Well, I think it’s precisely the ease with which we understand that way of victory through domination that Jesus chose instead victory by way of the cross. Humanity is so accustomed to leaders, saviors, and kings who promise to deliver us through demonstrations of strength, bravado, and power. Pick any chapter of any history book and you will find examples of leaders and kings who give assurances that salvation will come to us through conquest of our enemies with military, economic, and political might. These are promises we are well familiar with, promises that are enticing to us insofar as they appeal to our own personal desire for strength, security, and the upper hand ourselves. The promises of these kingly figures often speak to a human desire for personal kingship in our own right.


Christ is our king and we are subject to him, but Christ does not come as yet another human king. Pilate himself recognizes this. He asks Jesus, “are you the King of the Jews?” I think more than simple mockery, there is some earnestness to Pilate’s question. That morning Jesus arrived in Jerusalem with all the pageantry and fanfare expected of a king’s arrival, yet instead of a mighty warhorse and columns of soldiers and generals, he rode in on a draft animal with a ragtag following of tax collectors, women, and fisherman. Pilate, like us, is perplexed and curious as to what kind of king would make such an entrance and it catches him off guard.


Then, Pilate gives Jesus an opportunity to defend or explain himself in a way that is understandable to the logic of power that he and the religious leaders are used to dealing in. Yet Jesus offers no reply. He appears to submit defenselessly to the forces of domination that are about to crash down on him. And scripture says, Pilate is amazed.


The pageantry of Christ’s kingship continues and this time there is no question whether it is mockery. Soldiers clothe Jesus in a purple garment, the color of royalty. They hold a mock coronation by placing a crown of thorns on his head. They pretend to pay homage to him, then strike him and whip him, before leading him out for the finale of this awful travesty. Christ the king is enthroned. His throne is the cross.


Why must his throne be the cross. The awful, brutal, cross?


The cross is the throne of our king because Christ is a king who offers everything he has – even his own life – at our feet. Christ our king pays homage, with his life, to us.


While the powers of sin and darkness were making a mockery of God incarnate, God incarnate was making a mockery of this mockery through love. Christ’s enthronement on the cross for us is a compassionate reversal of every expectation we hold about what it means to be kingly and powerful.

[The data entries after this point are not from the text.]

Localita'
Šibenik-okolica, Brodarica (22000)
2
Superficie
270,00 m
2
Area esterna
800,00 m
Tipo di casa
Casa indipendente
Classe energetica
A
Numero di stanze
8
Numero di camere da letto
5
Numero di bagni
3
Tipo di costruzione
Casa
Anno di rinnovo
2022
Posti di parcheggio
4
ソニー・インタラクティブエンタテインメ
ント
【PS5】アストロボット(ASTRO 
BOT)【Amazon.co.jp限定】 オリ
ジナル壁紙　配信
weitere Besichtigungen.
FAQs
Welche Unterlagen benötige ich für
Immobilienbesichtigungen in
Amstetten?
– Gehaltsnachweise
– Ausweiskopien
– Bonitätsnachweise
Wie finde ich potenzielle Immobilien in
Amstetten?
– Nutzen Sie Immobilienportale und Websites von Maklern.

Where the world’s kings send others out to kill and be slain, God is slain for us.

Where the world’s kings condemn and punish, God forgives the punishers.

Where the world’s kings demand tribute and offerings, God offers himself for us.

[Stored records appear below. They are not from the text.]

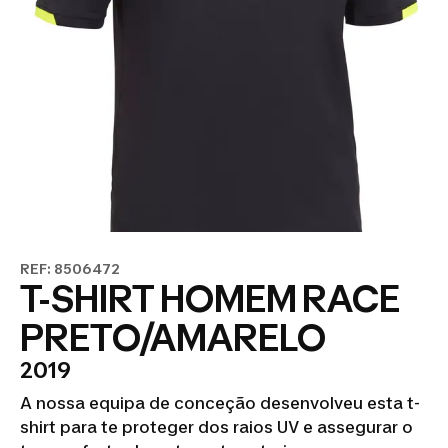
REF: 8506472
T-SHIRT HOMEM RACE
PRETO/AMARELO
2019
A nossa equipa de conceção desenvolveu esta t-
shirt para te proteger dos raios UV e assegurar o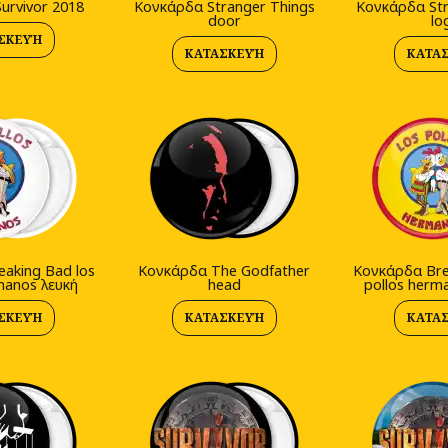
urvivor 2018
Κονκάρδα Stranger Things
Κονκάρδα Str
door
lo
ΣΚΕΥΉ
ΚΑΤΑΣΚΕΥΉ
ΚΑΤΑ
aking Bad los
Κονκάρδα The Godfather
Κονκάρδα Bre
manos λευκή
head
pollos herm
ΣΚΕΥΉ
ΚΑΤΑΣΚΕΥΉ
ΚΑΤΑ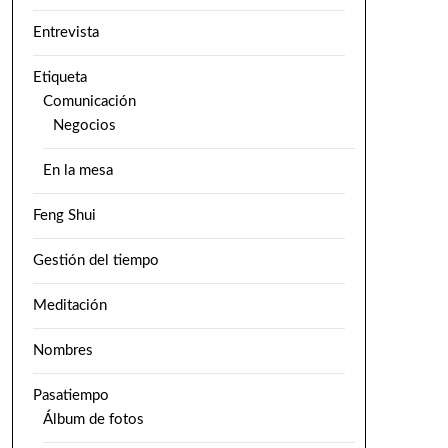
Entrevista
Etiqueta
Comunicación
Negocios
En la mesa
Feng Shui
Gestión del tiempo
Meditación
Nombres
Pasatiempo
Álbum de fotos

The Cross is the throne of our Lord Jesus Christ because the cross, the way of perfect humility, servanthood, and reconciliation, is the power of God almighty.

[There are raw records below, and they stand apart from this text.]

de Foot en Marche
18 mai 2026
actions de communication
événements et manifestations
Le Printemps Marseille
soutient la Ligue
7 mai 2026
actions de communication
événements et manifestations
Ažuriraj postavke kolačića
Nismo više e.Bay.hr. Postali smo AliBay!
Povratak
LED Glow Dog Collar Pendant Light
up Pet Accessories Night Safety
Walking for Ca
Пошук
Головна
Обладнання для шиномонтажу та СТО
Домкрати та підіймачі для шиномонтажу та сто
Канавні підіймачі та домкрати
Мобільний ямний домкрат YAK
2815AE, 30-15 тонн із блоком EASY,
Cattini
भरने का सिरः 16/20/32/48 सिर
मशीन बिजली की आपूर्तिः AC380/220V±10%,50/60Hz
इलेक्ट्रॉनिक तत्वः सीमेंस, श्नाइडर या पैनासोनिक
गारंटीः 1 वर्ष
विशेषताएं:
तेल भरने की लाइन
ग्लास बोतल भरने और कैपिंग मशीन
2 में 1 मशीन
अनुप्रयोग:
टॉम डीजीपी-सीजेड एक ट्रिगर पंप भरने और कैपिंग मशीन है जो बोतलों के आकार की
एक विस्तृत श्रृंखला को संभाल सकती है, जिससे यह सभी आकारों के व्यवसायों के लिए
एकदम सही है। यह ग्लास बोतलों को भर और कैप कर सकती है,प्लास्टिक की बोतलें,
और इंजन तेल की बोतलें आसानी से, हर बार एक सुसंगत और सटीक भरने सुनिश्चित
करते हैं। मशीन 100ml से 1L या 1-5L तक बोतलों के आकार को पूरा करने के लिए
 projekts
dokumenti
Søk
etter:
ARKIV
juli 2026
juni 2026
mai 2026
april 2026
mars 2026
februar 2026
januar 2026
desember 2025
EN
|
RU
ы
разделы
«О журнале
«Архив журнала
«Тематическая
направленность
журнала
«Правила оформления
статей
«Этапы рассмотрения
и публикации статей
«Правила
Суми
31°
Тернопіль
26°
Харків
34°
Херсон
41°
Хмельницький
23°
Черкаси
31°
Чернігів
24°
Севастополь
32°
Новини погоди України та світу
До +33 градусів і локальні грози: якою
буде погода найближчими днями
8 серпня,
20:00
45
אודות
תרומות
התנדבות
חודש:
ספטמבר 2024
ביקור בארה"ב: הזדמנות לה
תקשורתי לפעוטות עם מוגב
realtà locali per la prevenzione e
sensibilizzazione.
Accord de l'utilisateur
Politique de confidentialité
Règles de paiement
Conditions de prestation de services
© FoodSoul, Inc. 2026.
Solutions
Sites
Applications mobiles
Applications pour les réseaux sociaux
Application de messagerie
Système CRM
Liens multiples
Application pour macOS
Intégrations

The cross is the throne of Christ because it is the thing we least expect the power of love to look like. And while the forces of sin and evil did everything in their power to dismantle the power of God’s love, Christ through his loving sacrifice was dismantling the power of sin and death. Christ on the cross neutralized it and transformed it so that the cross, the very thing which once represented the power of death and domination most vividly, becomes instead our most powerful symbol of life and God’s love for us.


As we prepare to walk the way of the cross with our peculiar King this Holy Week, let us not for one moment lose sight of that. The triumph of God is the triumph of Christ our king, with arms outstretched in love, upon the hard wood of the cross. Amen.